▸ **Job**
Return every time line in the data below verbatim, leaving out the pictures.

▸ **Records to process**
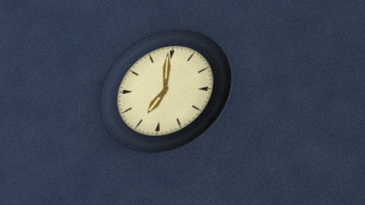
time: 6:59
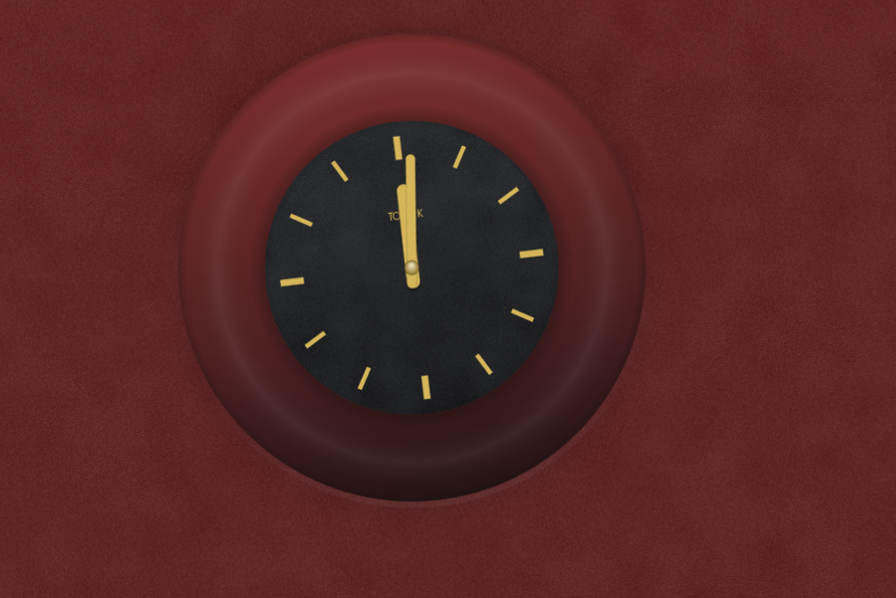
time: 12:01
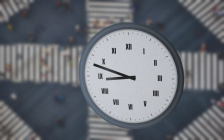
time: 8:48
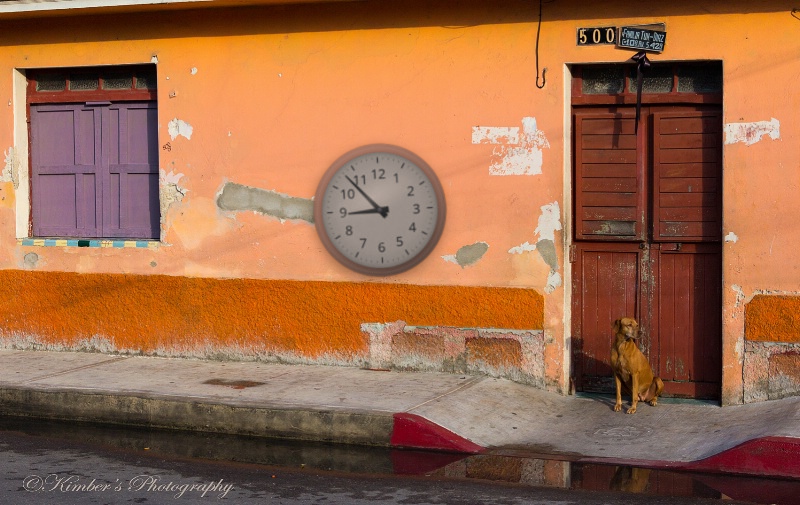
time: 8:53
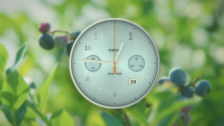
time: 12:46
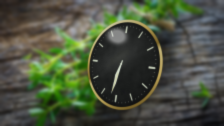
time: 6:32
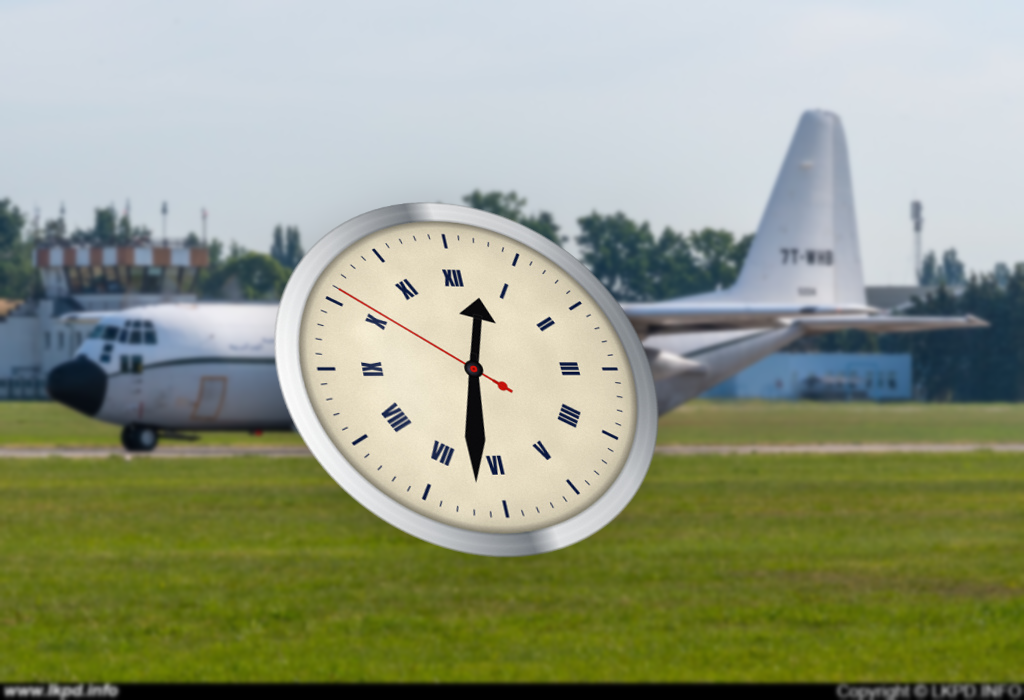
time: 12:31:51
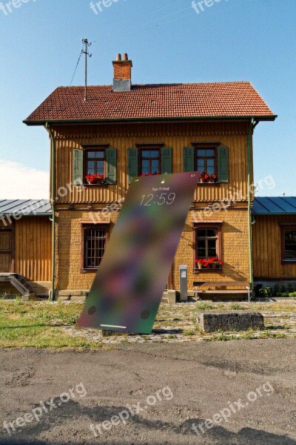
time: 12:59
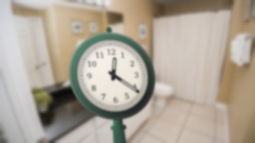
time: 12:21
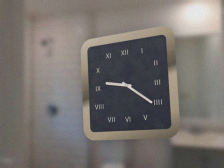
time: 9:21
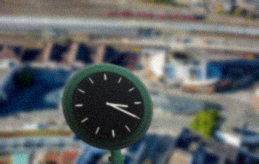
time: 3:20
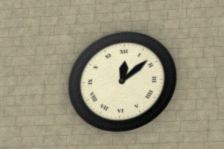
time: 12:08
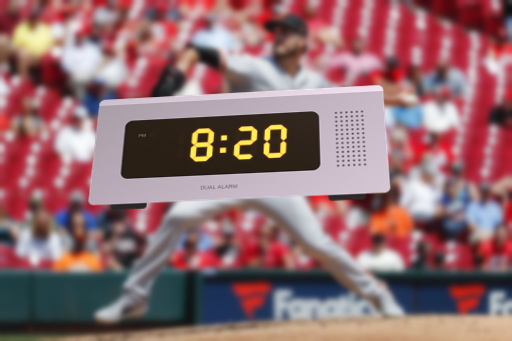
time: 8:20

▸ **Result for this exercise**
time: 6:59
time: 12:01
time: 8:48
time: 8:53
time: 12:46
time: 6:32
time: 12:31:51
time: 12:59
time: 12:21
time: 9:21
time: 3:20
time: 12:08
time: 8:20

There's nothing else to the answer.